The reasons are manifold, but most analysts agree that a booming economy, high consumer confidence and the relative affluence of today's SUV buyers have made fuel economy a low priority on their shopping lists. As long as the U.S. economy keeps a full head of steam and there are no 1979-like fuel availability problems, demand for SUVs is expected to remain strong.

"In a recession, people tend to gravitate more toward their needs than their wants," says George Pipas, Ford Motor Co.'s manager of sales analysis. That could translate into consumers choosing more practical and fuel-efficient sedans and minivans over SUVs. But with the U.S. economy strong, incomes high and cars and trucks still very affordable in relationship to household income, consumers still are choosing what they want over what they need. And they want SUVs: for their image, for their all-wheel-drive capabilities, and - sometimes - for their perceived safety.

What's more, even though consumers complain bitterly about rising fuel prices, most aren't suffering much of a financial hardship and would save little if they jumped from an SUV to a less-thirsty sedan.

Assuming a scenario of a driver paying 90 cents a gallon all last year and paying $1.50 all this year while driving a typical SUV 15,000 miles annually, with average fuel economy of 18 mpg, a typical driver will pay $400 more for gas this year, or $7.69 more per week.

The driver of a more fuel-efficient 6-cyl. Toyota Camry or Honda Accord that averages 24 mpg would spend about $300 more per year in the same scenario. At least according to Mr. Pipas' calculations, switching from SUV to car would save a paltry $100 per year, or $1.92 per week.

But what about drivers of the biggest sport utes, the ones that are sometimes lucky to just get mileage in the double digits? Well, their drivers probably can afford to spend another $10 or $20 a week at the pump: the median household income of a gas-chugging Ford Excursion is $95,000 a year; for a Lincoln Navigator it's $135,000.

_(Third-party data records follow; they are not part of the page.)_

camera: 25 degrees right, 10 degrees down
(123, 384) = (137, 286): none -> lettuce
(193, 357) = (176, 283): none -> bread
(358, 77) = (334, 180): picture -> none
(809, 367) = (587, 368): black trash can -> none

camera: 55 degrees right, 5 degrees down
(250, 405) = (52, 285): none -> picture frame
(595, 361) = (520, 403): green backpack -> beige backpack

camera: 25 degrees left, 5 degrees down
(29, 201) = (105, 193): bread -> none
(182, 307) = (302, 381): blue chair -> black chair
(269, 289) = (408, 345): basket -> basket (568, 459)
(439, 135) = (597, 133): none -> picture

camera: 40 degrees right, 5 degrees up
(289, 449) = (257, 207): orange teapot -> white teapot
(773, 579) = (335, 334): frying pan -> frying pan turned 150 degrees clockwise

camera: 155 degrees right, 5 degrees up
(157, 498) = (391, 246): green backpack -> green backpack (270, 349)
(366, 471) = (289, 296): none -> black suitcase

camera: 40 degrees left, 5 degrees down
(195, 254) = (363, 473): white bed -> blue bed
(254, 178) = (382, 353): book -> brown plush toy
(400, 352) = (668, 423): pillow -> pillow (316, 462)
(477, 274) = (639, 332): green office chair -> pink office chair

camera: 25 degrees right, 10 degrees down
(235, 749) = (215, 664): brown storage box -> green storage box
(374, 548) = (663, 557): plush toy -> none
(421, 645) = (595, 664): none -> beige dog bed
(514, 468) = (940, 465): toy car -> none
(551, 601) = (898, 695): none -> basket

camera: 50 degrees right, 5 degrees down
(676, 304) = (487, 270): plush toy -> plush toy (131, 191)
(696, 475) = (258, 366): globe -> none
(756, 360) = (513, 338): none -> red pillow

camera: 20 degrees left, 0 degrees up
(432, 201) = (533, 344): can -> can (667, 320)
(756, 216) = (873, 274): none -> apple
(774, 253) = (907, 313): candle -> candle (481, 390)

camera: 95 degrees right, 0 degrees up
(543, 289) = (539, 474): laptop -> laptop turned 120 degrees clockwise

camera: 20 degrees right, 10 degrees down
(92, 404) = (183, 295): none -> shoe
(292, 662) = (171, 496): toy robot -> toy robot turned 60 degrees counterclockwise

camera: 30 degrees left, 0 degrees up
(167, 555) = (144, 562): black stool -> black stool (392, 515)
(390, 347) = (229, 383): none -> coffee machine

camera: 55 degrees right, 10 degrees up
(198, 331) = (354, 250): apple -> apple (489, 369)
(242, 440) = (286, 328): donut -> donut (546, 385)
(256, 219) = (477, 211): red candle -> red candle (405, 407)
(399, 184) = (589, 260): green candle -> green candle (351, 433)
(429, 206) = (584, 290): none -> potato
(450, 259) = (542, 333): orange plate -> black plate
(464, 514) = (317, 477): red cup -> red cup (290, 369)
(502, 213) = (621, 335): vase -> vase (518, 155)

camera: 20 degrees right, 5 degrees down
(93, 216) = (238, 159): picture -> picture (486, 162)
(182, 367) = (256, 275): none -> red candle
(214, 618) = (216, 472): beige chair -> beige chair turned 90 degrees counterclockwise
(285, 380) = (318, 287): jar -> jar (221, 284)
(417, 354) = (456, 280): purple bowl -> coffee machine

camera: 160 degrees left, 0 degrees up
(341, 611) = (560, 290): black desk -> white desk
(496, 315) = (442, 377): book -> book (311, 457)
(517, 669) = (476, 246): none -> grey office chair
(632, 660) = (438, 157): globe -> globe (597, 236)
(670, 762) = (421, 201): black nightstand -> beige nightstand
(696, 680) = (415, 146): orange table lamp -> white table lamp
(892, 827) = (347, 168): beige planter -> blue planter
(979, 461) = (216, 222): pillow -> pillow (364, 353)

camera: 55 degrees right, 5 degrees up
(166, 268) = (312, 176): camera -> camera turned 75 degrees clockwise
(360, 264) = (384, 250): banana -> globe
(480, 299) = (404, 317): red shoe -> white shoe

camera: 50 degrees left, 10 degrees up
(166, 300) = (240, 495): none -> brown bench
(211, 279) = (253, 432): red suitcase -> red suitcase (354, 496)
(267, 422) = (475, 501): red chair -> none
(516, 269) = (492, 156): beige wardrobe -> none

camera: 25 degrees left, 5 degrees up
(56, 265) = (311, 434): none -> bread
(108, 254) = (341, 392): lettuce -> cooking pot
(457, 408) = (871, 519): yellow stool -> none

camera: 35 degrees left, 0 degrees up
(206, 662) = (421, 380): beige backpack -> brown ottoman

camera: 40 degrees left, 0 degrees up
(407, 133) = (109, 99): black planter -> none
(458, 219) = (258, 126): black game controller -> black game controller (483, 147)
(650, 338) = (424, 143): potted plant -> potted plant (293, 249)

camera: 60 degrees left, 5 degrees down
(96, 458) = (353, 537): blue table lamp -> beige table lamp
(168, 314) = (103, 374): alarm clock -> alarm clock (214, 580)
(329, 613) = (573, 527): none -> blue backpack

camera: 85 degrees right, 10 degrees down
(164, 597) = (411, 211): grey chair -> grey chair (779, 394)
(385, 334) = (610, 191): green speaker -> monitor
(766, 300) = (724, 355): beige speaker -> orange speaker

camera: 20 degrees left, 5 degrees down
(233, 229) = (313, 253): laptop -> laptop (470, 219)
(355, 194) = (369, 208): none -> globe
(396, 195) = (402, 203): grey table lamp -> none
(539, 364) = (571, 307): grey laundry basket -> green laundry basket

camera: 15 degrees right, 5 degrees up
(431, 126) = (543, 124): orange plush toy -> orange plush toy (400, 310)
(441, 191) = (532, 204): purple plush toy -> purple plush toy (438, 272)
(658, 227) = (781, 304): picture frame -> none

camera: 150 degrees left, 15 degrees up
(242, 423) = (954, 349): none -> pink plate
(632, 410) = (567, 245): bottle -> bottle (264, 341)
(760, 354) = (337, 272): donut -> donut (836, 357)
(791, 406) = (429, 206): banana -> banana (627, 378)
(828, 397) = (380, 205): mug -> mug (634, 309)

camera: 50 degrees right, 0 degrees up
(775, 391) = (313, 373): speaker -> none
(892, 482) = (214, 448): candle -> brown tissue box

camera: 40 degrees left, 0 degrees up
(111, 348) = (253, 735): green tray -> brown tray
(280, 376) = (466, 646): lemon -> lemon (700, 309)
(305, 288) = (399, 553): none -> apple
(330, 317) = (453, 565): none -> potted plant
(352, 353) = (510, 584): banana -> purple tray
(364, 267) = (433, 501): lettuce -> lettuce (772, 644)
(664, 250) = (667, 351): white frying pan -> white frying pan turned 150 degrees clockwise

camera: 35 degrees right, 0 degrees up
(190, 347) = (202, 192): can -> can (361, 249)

Furthermore, Lincoln Merrihew, head of forecasting for North and South America at Standard & Poor's DRI, says 2000 will likely see automakers pricing SUVs very attractively, just to keep the metal moving. For instance, General Motors Corp. is producing its new-generation Suburban/Tahoe/Yukon/Yukon XL right now, and it's under plenty of pressure from Wall Street to make sure they aren't just home runs, but "out of the park, into the parking lot and down the street" home runs. Mr. Merrihew says.

That means very attractive pricing, and pressure on competitors such as Ford to keep up. With an average of $15,000 pre-tax profit on each of these behemoths, that leaves lots of room for enticing perks.